Please copy each line of the records below that holds the word "zodiac".

══════════

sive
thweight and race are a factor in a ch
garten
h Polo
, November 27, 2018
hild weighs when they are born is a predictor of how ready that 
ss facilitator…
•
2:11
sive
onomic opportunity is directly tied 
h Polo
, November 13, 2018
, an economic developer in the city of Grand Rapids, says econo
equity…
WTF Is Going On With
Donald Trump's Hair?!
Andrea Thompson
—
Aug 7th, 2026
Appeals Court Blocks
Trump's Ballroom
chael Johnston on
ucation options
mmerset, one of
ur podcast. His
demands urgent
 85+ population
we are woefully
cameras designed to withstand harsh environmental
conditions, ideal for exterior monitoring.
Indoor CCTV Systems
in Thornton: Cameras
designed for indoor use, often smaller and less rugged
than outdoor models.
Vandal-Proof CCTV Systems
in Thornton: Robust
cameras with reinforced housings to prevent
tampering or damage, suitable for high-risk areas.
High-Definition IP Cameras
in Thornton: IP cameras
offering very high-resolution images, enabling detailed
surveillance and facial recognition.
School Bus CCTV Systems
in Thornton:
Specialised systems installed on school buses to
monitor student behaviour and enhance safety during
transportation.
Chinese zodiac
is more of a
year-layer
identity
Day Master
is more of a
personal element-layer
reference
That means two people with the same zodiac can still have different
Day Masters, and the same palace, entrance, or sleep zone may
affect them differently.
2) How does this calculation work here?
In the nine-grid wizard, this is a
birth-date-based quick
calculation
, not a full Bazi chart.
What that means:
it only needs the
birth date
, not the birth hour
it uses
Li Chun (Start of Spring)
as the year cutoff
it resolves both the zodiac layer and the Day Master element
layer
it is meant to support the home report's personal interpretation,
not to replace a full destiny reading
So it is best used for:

══════════

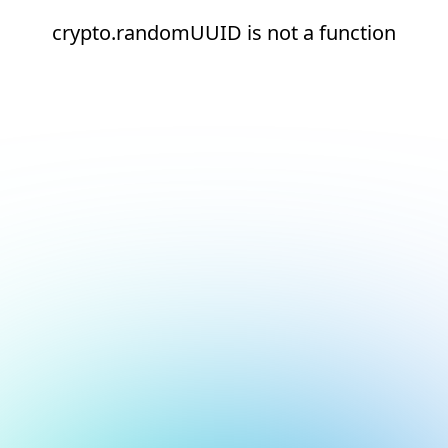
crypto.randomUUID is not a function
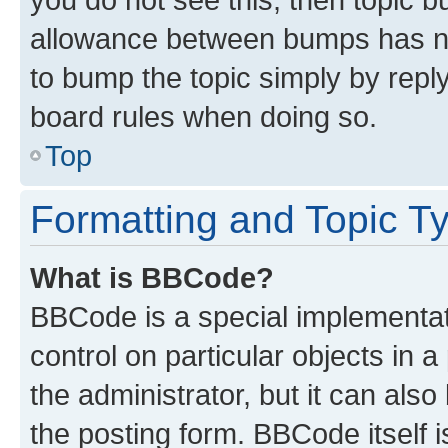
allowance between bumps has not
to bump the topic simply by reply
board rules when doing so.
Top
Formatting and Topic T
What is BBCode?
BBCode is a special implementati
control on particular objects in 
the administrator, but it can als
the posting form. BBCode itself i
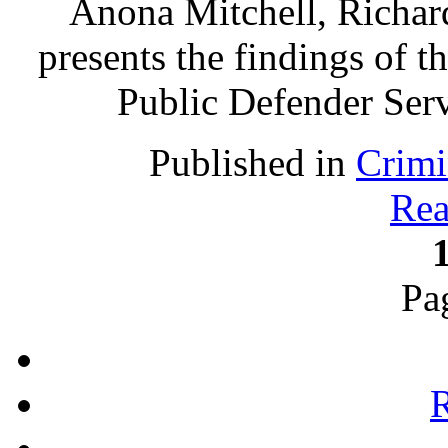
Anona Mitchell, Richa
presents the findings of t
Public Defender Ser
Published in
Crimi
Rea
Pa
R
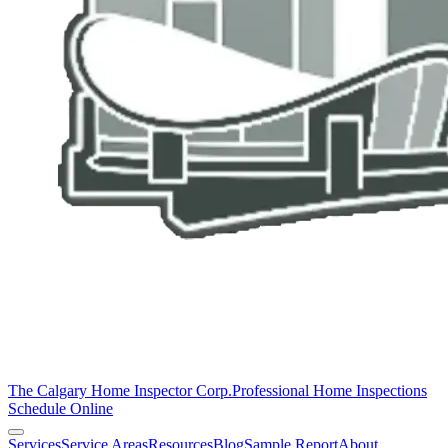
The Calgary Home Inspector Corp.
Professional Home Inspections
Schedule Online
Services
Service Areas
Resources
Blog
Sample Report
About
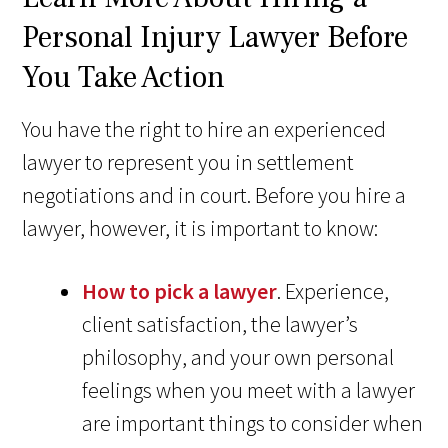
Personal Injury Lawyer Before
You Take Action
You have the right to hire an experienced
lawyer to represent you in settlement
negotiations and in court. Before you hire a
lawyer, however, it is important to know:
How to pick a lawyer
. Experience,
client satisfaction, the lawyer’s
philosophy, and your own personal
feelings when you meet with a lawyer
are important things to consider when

══════════

TASK ANSWER:
Chinese zodiac
That means two people with the same zodiac can still have different
it resolves both the zodiac layer and the Day Master element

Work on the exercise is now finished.